- Genre: Competition
- Presented by: Richard Osman
- Starring: Olivia van der Werff Simon Blair
- Narrated by: Celia Imrie
- Country of origin: United Kingdom
- Original language: English
- No. of seasons: 6
- No. of episodes: 29 (Regular) 3 (Celebrities)

Production
- Production company: Wall to Wall Media

Original release
- Network: Channel 4
- Release: 11 June 2013 – present

Related
- Child Genius (US)

= Child Genius (British TV series) =

2013 British reality TV series

Child Genius is a British reality competition series produced by Wall to Wall Media, broadcast on Channel 4. There have been six series, one broadcast each year since 2013, except 2018.

==Description==
The show involves a group of child prodigies competing a series of tasks to gain the title of child genius. Simon Blair acted as quizmaster for the first three series and since 2016, the role has been taken by Richard Osman, who also acts as presenter. Alongside the quizmaster, Olivia van der Werff acts as independent adjudicator and they are joined by an expert in the round's subject.

===Celebrity editions===
In October 2016, a celebrity edition aired on Channel 4 as part of Stand Up to Cancer UK. Celebrities who took part were Aisling Bea, Alan Carr, Rachel Riley and Krishnan Guru-Murthy.
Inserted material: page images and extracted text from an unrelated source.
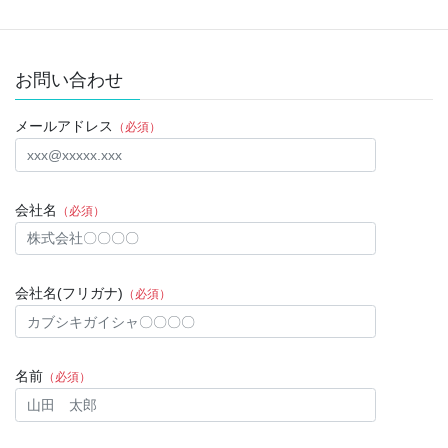
お問い合わせ
メールアドレス
（必須）
会社名
（必須）
会社名(フリガナ)
（必須）
名前
（必須）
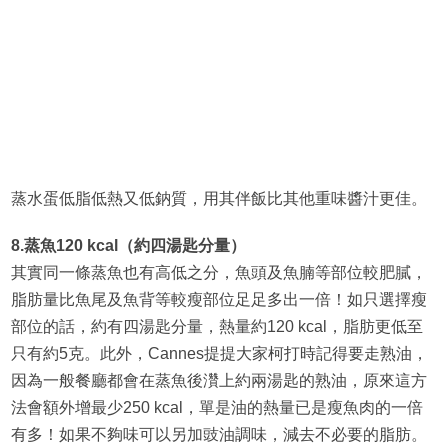
蒸水蛋低脂低熱又低鈉質，用其伴飯比其他重味醬汁更佳。
8.蒸魚120 kcal（約四湯匙分量）
其實同一條蒸魚也有高低之分，魚頭及魚腩等部位較肥膩，
脂肪量比魚尾及魚背等較瘦部位足足多出一倍！如只選擇瘦
部位的話，約有四湯匙分量，熱量約120 kcal，脂肪更低至
只有約5克。此外，Cannes提提大家柯打時記得要走熟油，
因為一般餐廳都會在蒸魚後灒上約兩湯匙的熟油，原來這方
法會額外增最少250 kcal，單是油的熱量已是瘦魚肉的一倍
有多！如果不夠味可以另加豉油調味，減去不必要的脂肪。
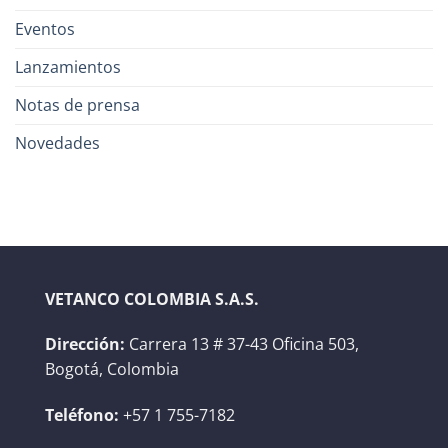
Eventos
Lanzamientos
Notas de prensa
Novedades
VETANCO COLOMBIA S.A.S.
Dirección:
Carrera 13 # 37-43 Oficina 503,
Bogotá, Colombia
Teléfono:
+57 1 755-7182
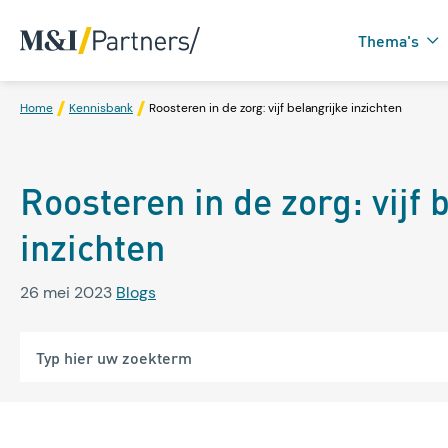
Thema's
Home
Kennisbank
Roosteren in de zorg: vijf belangrijke inzichten
Zorgtechnologie in
Roosteren in de zorg: vijf 
Domotica
inzichten
26 mei 2023
Blogs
In December 2017, another celebrity edition was aired as a Christmas Special. The celebrities who took part were Janet Street-Porter, Dom Joly, Cathy Newman and Rob Delaney.

Despite the absence of the series in 2018, an annual Christmas celebrity edition was aired in December. Celebrities who took part were Shazia Mirza, Rick Edwards, Charlotte Hawkins and Jimmy Carr.

On Christmas Eve, 2019, another Christmas Celebrity Edition was aired. Jimmy Carr was once again Team Captain, alongside Richard Bacon, Vick Hope and Jo Brand.